Despite differing specifics, SLE and pancreatitis share an immunoregulatory breakdown and inflammation as a cardinal unifier. Both conditions exhibit the loss of self-tolerance, enabling autoimmune injury and tissue damage(9). Comprehending the molecular intricacies is vital to further enable targeted therapeutics and superior handling of these compound autoimmune and inflammatory illnesses. Recent studies have been shown that patients with SLE often have higher rates of metabolic conditions like diabetes and hypertriglyceridemia (10). These are also independent risk factors for developing pancreatitis. Also, Cytokine imbalances due to overactive immune systems in SLE may promote inflammation in various organs, including theoretically the pancreas.

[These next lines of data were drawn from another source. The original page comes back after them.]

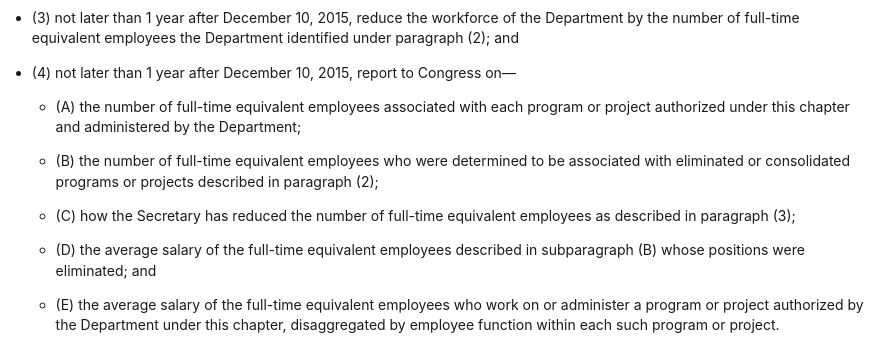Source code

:   * (3) not later than 1 year after December 10, 2015, reduce the workforce of the Department by the number of full-time equivalent employees the Department identified under paragraph (2); and

  * (4) not later than 1 year after December 10, 2015, report to Congress on—

    * (A) the number of full-time equivalent employees associated with each program or project authorized under this chapter and administered by the Department;

    * (B) the number of full-time equivalent employees who were determined to be associated with eliminated or consolidated programs or projects described in paragraph (2);

    * (C) how the Secretary has reduced the number of full-time equivalent employees as described in paragraph (3);

    * (D) the average salary of the full-time equivalent employees described in subparagraph (B) whose positions were eliminated; and

    * (E) the average salary of the full-time equivalent employees who work on or administer a program or project authorized by the Department under this chapter, disaggregated by employee function within each such program or project.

While numerous studies and reports extensively cover AP, there is a scarcity of literature and research focusing on necrotizing pancreatitis due to its rarity.
To the best of our knowledge, although there are several case reports of lupus-associated AP, only one case of lupus-associated necrotizing pancreatitis has been reported. In July 2014, a 37-year-old woman of African descent, previously diagnosed with SLE, presented with sudden abdominal pain, accompanied by nausea and vomiting. Despite being under ongoing treatment with mycophenolate mofetil (MMF), prednisolone, hydroxychloroquine (HCQ), and belimumab, she encountered recurrent episodes of AP. Diagnostic assessments, including laboratory tests and imaging, verified the presence of pancreatitis with 20% necrosis. The medical team suspected SLE-induced pancreatitis, prompting the administration of high-dose steroids. This intervention yielded favorable responses in both clinical symptoms and biochemical markers. Following this, the patient’s ongoing care plan incorporated rituximab for enhanced disease management. A subsequent follow-up examination indicated notable improvement in the pancreatitis condition. This case highlights the complexities of addressing complications associated with SLE and underscores the effectiveness of tailored approaches, including high-dose steroids and rituximab, in managing AP and achieving positive patient outcomes (11).

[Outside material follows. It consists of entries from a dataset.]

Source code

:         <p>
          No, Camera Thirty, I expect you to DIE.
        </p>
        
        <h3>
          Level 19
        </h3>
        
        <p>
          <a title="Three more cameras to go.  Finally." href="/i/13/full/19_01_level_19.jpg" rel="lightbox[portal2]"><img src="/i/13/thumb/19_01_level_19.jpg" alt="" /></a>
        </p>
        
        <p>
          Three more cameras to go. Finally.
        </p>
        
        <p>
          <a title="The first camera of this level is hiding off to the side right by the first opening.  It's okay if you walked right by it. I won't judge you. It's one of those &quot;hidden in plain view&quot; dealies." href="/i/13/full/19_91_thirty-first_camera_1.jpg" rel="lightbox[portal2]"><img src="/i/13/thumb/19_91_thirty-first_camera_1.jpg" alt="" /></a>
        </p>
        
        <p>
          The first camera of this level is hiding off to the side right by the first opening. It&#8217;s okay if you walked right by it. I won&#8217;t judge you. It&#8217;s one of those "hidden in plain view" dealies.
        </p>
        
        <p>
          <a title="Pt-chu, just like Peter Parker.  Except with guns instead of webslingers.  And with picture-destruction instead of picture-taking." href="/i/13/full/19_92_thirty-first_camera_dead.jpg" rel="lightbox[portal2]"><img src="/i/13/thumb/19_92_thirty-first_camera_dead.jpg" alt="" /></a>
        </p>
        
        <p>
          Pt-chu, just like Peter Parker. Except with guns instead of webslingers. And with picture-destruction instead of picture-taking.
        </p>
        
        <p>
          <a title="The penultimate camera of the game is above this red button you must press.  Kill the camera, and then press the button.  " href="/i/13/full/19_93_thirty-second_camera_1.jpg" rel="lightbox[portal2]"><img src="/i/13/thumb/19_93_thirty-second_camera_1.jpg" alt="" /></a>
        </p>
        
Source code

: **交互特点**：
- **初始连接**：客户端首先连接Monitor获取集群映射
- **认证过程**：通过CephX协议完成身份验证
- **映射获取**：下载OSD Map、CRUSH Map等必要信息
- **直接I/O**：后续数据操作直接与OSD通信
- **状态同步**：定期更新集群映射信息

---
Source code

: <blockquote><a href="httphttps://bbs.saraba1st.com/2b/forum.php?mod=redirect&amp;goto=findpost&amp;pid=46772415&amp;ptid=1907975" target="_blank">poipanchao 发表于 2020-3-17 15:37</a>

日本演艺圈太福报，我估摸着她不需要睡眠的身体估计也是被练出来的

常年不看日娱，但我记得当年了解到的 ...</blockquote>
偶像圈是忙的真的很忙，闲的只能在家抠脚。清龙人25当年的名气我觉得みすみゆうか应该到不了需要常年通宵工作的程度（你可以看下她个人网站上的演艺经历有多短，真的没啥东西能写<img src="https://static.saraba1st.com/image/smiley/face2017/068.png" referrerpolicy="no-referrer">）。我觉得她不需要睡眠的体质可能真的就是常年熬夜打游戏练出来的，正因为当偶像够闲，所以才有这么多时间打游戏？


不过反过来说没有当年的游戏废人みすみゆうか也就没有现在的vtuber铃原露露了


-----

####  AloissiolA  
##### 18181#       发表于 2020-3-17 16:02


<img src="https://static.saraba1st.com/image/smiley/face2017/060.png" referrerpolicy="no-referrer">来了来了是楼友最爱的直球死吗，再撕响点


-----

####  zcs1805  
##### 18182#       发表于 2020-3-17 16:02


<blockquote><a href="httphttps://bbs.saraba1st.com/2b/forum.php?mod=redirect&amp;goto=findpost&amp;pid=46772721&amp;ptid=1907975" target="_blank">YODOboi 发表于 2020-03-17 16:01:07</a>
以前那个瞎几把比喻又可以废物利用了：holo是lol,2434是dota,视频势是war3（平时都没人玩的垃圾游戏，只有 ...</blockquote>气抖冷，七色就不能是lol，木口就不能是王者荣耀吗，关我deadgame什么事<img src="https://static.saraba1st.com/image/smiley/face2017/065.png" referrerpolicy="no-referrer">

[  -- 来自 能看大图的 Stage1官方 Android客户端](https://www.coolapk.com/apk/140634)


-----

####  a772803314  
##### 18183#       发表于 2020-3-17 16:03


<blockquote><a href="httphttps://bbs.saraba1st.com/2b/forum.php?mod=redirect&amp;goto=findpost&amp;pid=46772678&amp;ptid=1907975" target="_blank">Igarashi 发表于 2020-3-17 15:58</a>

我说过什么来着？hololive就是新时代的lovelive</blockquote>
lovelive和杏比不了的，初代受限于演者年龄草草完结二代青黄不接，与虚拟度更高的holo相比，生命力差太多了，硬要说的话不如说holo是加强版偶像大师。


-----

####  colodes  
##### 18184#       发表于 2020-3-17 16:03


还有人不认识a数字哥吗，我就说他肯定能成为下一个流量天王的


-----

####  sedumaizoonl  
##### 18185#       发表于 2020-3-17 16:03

Also, retrospective studies indicate that 0.9% to over 5% of SLE patients suffer from AP. Among 264 SLE patients studied, predominantly female with an average age of 31.4 years, abdominal pain was a consistent symptom. AP was more common in those with shorter disease duration, high activity scores, and multiorgan involvement. Diagnosis as ”idiopathic” SLE-related AP was based on guidelines, excluding other causes. Managing SLE-related AP is challenging due to the lack of a standardized approach, and the use of glucocorticoids is debated due to potential complications. Monitoring serum lipase levels after high-dose steroids is suggested. Some studies suggest a positive outcome with plasma exchange, and the occurrence of AP in SLE may signal an association with macrophage activation syndrome, with reported mortality rates of up to one third of cases (12).